Abstract

Abstract : Ebola virus (EBOV) causes severe hemorrhagic fever (HF) with high mortality in humans and nonhuman primates. Despite progress made during the last decade to identify key modulators of EBOV pathogenesis, cultural mores, and a range of logistical problems, have hindered the systematic pathogenetic analysis of human EBOV infections. Nonhuman primate models of EBOV HF were developed, but with few exceptions, previous investigations examined animals naturally infected or killed when moribund, and shed little light on the pathogenesis of infection during times before death. In this study, we investigated the process(es) triggering the coagulation abnormalities characteristic of primate EBOV infections and attempted to identify the sequence of key morphologic, virologic, and inflammatory events. This study examined tissues of 21 nonhuman primates over time and also temporally evaluated EBOV infection of primary human monocytes/macrophages (PHM) and endothelial cells in vitro.
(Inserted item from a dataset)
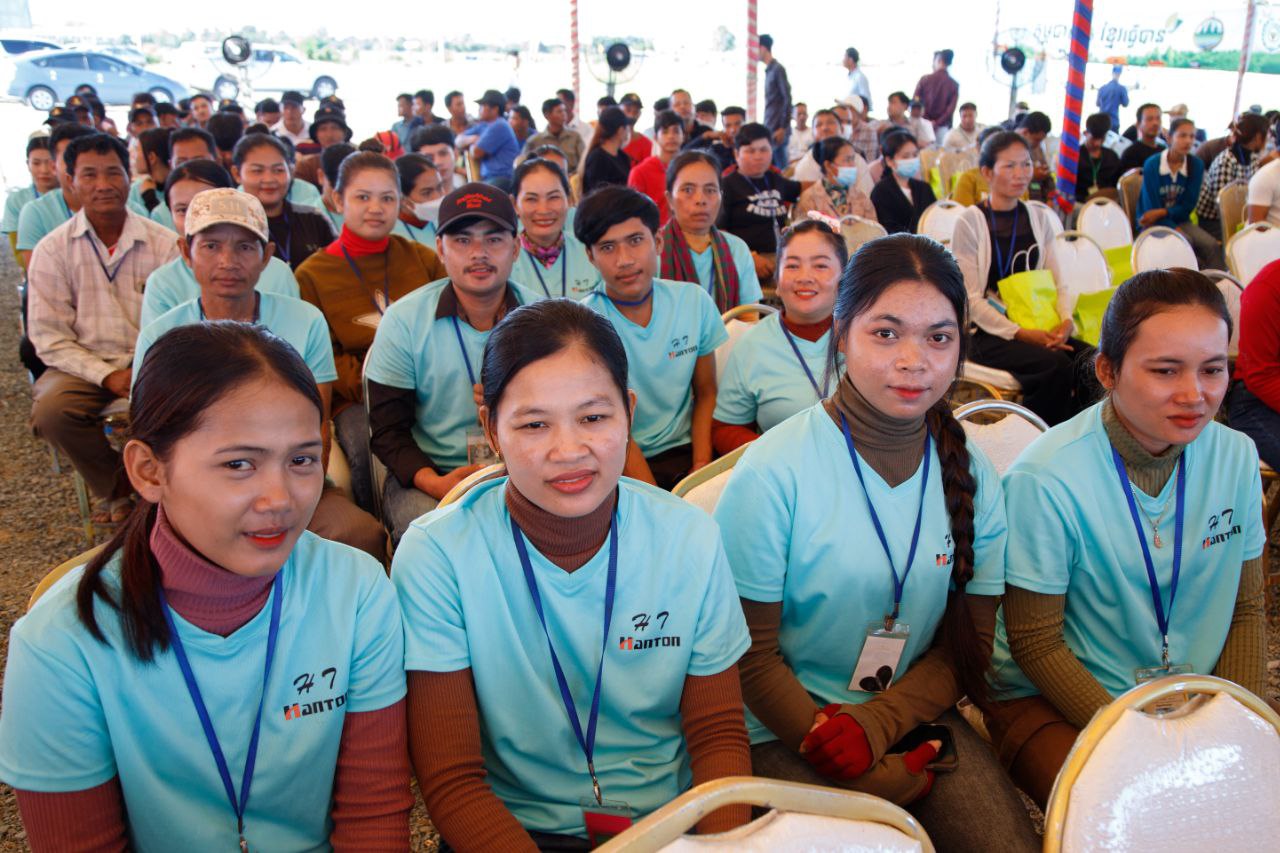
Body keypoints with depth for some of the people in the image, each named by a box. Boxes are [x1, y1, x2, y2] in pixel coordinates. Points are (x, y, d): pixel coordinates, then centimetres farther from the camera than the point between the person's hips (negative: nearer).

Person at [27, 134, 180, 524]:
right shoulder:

Results showed that tissue factor plays an important role in triggering the hemorrhagic complications that characterize EBOV infections, and dysregulation of protein C exacerbates disease. Increased levels of TF were associated with lymphoid macrophages, while analysis of peripheral blood mononuclear cell RNA showed increased tissue factor transcripts by day. Analysis of PHM RNA at 1, 24, and 48 hours showed increased tissue factor transcripts while levels of tissue factor protein were dramatically increased by day 2. A rapid drop in plasma protein C levels was evident in all monkeys by day 2. Moreover, replication of EBOV in endothelial cells was not consistently observed until the latter stages of disease, well after the onset of disseminated intravascular coagulation, suggesting that the characteristic coagulation abnormalities are not the direct result of EBOV-induced cytolysis of endothelial cells.